Each line from the line containing "50: (2, 240, 3.13)" through the last line of the entries is to be reproduced exactly as it stands.

[Records drawn from a dataset]
Content starts

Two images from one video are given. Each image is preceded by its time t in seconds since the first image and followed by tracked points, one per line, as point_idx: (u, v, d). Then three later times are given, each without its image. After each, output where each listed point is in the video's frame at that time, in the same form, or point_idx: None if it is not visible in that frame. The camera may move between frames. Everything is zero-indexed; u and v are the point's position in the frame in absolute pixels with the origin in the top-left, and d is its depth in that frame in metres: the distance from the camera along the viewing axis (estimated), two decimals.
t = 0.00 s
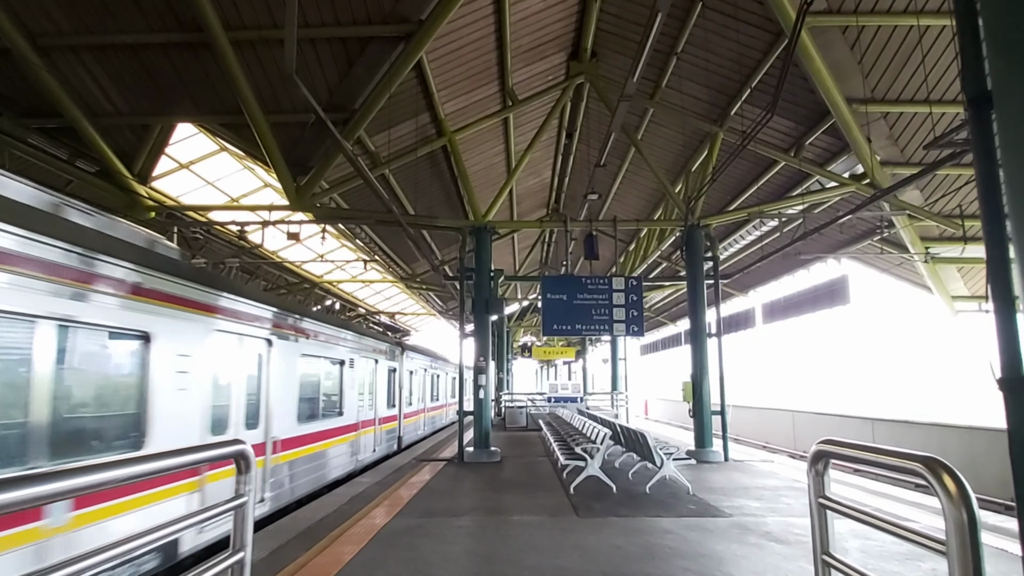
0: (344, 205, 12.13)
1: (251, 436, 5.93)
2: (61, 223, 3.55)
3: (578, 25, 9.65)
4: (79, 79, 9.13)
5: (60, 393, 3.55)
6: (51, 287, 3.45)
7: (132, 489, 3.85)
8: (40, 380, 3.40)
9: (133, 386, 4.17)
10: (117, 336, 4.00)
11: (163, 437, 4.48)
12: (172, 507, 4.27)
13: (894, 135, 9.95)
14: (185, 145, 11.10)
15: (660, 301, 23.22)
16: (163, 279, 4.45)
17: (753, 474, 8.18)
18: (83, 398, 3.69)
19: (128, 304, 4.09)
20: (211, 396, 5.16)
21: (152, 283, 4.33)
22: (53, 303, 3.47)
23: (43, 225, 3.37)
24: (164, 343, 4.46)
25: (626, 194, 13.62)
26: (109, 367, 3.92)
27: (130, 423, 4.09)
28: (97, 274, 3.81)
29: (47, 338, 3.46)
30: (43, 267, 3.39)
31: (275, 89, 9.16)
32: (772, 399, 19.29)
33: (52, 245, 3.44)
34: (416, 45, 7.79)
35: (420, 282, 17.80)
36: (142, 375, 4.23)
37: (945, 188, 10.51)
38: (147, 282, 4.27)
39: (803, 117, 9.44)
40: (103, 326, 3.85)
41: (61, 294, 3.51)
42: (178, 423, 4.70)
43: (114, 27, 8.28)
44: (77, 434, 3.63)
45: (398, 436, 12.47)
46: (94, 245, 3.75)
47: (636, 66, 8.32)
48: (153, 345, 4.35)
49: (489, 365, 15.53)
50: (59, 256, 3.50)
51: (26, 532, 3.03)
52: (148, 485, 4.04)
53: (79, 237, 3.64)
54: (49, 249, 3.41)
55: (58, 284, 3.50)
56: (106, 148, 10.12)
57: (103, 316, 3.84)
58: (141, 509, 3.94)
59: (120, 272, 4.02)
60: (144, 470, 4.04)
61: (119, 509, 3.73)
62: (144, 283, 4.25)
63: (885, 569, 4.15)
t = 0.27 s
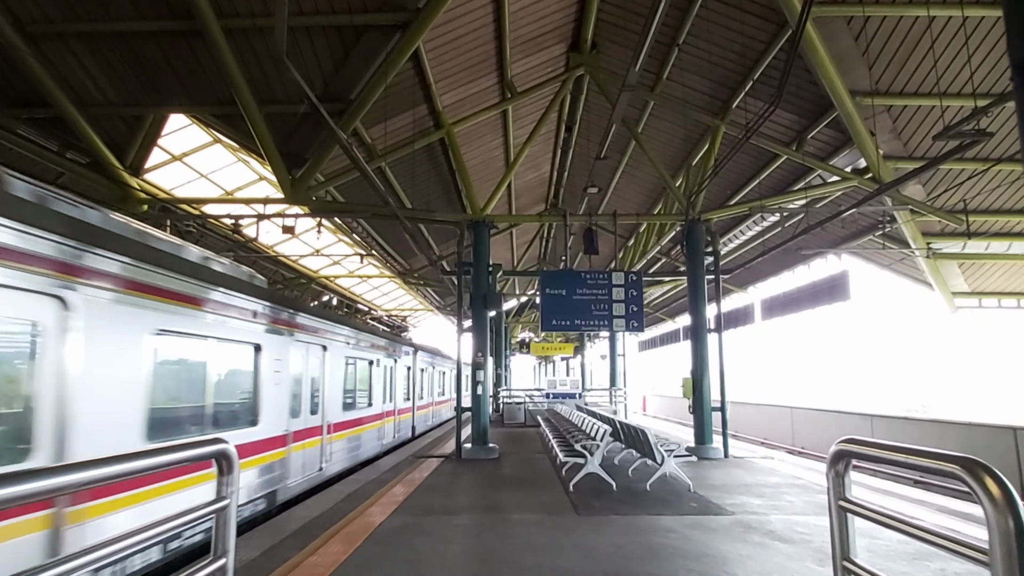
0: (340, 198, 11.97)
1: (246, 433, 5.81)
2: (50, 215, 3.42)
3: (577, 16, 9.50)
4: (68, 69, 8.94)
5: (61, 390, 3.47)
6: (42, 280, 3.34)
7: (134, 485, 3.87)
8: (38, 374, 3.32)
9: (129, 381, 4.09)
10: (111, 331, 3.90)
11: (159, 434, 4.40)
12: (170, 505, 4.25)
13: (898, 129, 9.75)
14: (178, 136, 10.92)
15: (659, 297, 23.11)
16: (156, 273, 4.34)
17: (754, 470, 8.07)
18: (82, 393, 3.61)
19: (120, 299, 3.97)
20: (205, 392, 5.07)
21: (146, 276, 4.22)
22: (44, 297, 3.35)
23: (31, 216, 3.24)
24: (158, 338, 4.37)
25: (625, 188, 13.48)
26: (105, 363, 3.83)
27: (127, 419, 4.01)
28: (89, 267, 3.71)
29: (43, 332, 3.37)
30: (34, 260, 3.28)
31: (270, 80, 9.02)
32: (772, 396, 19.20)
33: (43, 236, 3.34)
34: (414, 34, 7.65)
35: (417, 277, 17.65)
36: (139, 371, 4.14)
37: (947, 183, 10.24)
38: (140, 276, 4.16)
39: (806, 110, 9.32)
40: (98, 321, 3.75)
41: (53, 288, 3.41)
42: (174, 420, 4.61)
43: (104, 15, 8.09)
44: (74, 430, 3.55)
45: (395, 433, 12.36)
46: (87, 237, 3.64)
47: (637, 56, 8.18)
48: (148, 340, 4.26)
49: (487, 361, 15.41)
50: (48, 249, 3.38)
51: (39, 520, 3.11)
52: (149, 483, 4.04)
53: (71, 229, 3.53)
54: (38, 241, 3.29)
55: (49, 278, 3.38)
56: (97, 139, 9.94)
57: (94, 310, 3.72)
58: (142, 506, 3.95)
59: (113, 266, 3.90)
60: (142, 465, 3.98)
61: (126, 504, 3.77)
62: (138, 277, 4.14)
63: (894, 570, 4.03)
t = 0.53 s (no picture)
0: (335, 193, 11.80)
1: (240, 433, 5.67)
2: (41, 208, 3.24)
3: (576, 9, 9.35)
4: (56, 59, 8.75)
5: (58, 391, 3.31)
6: (32, 277, 3.16)
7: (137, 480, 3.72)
8: (32, 375, 3.16)
9: (126, 382, 3.92)
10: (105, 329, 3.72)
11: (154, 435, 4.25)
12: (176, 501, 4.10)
13: (901, 123, 9.57)
14: (170, 130, 10.75)
15: (657, 294, 23.00)
16: (153, 270, 4.16)
17: (755, 470, 7.94)
18: (78, 395, 3.44)
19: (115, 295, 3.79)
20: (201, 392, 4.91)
21: (142, 273, 4.03)
22: (34, 294, 3.17)
23: (22, 209, 3.06)
24: (154, 336, 4.20)
25: (624, 184, 13.35)
26: (101, 363, 3.67)
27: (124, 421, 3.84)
28: (83, 264, 3.52)
29: (37, 332, 3.20)
30: (24, 257, 3.10)
31: (262, 70, 8.84)
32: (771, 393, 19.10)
33: (36, 231, 3.16)
34: (411, 24, 7.48)
35: (414, 274, 17.51)
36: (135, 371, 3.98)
37: (949, 177, 10.06)
38: (138, 273, 3.98)
39: (808, 104, 9.18)
40: (94, 320, 3.58)
41: (45, 286, 3.23)
42: (170, 420, 4.46)
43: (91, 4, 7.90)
44: (69, 432, 3.39)
45: (393, 431, 12.22)
46: (81, 233, 3.45)
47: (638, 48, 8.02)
48: (144, 338, 4.09)
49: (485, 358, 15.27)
50: (40, 243, 3.20)
51: (95, 506, 3.31)
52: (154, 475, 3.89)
53: (64, 224, 3.35)
54: (30, 235, 3.11)
55: (40, 274, 3.21)
56: (87, 132, 9.77)
57: (89, 308, 3.54)
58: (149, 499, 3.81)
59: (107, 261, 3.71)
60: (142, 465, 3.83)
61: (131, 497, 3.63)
62: (134, 274, 3.96)
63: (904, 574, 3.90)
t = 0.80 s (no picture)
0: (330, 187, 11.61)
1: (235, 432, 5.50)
2: (24, 202, 3.16)
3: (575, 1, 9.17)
4: (42, 49, 8.55)
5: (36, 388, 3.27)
6: (13, 272, 3.08)
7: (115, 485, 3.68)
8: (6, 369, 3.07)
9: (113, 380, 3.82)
10: (92, 326, 3.64)
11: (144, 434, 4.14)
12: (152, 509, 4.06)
13: (905, 116, 9.36)
14: (160, 122, 10.59)
15: (656, 292, 22.83)
16: (144, 266, 4.06)
17: (757, 469, 7.77)
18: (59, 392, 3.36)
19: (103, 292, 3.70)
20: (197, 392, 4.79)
21: (132, 270, 3.93)
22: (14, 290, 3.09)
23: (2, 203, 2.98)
24: (146, 334, 4.10)
25: (624, 180, 13.18)
26: (85, 360, 3.59)
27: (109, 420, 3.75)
28: (68, 259, 3.44)
29: (17, 327, 3.14)
30: (5, 250, 3.02)
31: (254, 61, 8.65)
32: (772, 392, 18.95)
33: (17, 225, 3.08)
34: (406, 13, 7.31)
35: (411, 271, 17.33)
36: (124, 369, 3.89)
37: (953, 173, 9.83)
38: (128, 270, 3.89)
39: (811, 97, 8.99)
40: (77, 317, 3.49)
41: (28, 280, 3.15)
42: (160, 419, 4.35)
43: None
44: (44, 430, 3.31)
45: (390, 429, 12.05)
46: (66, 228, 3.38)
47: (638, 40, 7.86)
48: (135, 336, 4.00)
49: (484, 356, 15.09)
50: (22, 238, 3.11)
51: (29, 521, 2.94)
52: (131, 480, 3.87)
53: (48, 218, 3.27)
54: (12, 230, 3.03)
55: (22, 270, 3.12)
56: (75, 125, 9.58)
57: (75, 304, 3.46)
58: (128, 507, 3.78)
59: (95, 258, 3.62)
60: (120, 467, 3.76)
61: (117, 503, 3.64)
62: (125, 270, 3.86)
63: None
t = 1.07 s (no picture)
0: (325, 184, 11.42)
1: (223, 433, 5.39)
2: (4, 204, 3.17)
3: None
4: (28, 43, 8.37)
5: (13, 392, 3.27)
6: None
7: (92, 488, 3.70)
8: None
9: (98, 381, 3.83)
10: (75, 327, 3.65)
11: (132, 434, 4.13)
12: (138, 511, 4.12)
13: (908, 113, 8.92)
14: (150, 117, 10.41)
15: (657, 291, 22.64)
16: (125, 266, 4.04)
17: (760, 473, 7.58)
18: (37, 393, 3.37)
19: (86, 293, 3.71)
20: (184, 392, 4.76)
21: (112, 270, 3.91)
22: None
23: None
24: (129, 334, 4.08)
25: (623, 177, 13.01)
26: (67, 361, 3.58)
27: (90, 420, 3.73)
28: (47, 260, 3.43)
29: None
30: None
31: (245, 55, 8.48)
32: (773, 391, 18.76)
33: None
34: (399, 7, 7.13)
35: (409, 269, 17.15)
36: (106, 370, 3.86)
37: (957, 170, 9.49)
38: (106, 270, 3.87)
39: (813, 93, 8.78)
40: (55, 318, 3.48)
41: (5, 282, 3.15)
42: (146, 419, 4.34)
43: None
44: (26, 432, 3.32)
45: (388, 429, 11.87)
46: (43, 227, 3.37)
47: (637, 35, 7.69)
48: (117, 336, 3.99)
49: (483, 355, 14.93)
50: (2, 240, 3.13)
51: None
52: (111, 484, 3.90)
53: (23, 218, 3.25)
54: None
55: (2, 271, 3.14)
56: (62, 120, 9.40)
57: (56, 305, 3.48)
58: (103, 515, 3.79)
59: (77, 259, 3.64)
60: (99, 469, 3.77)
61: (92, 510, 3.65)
62: (104, 270, 3.85)
63: None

Content ends

Task output >>
50: (2, 240, 3.13)
51: None
52: (111, 484, 3.90)
53: (23, 218, 3.25)
54: None
55: (2, 271, 3.14)
56: (62, 120, 9.40)
57: (56, 305, 3.48)
58: (103, 515, 3.79)
59: (77, 259, 3.64)
60: (99, 469, 3.77)
61: (92, 510, 3.65)
62: (104, 270, 3.85)
63: None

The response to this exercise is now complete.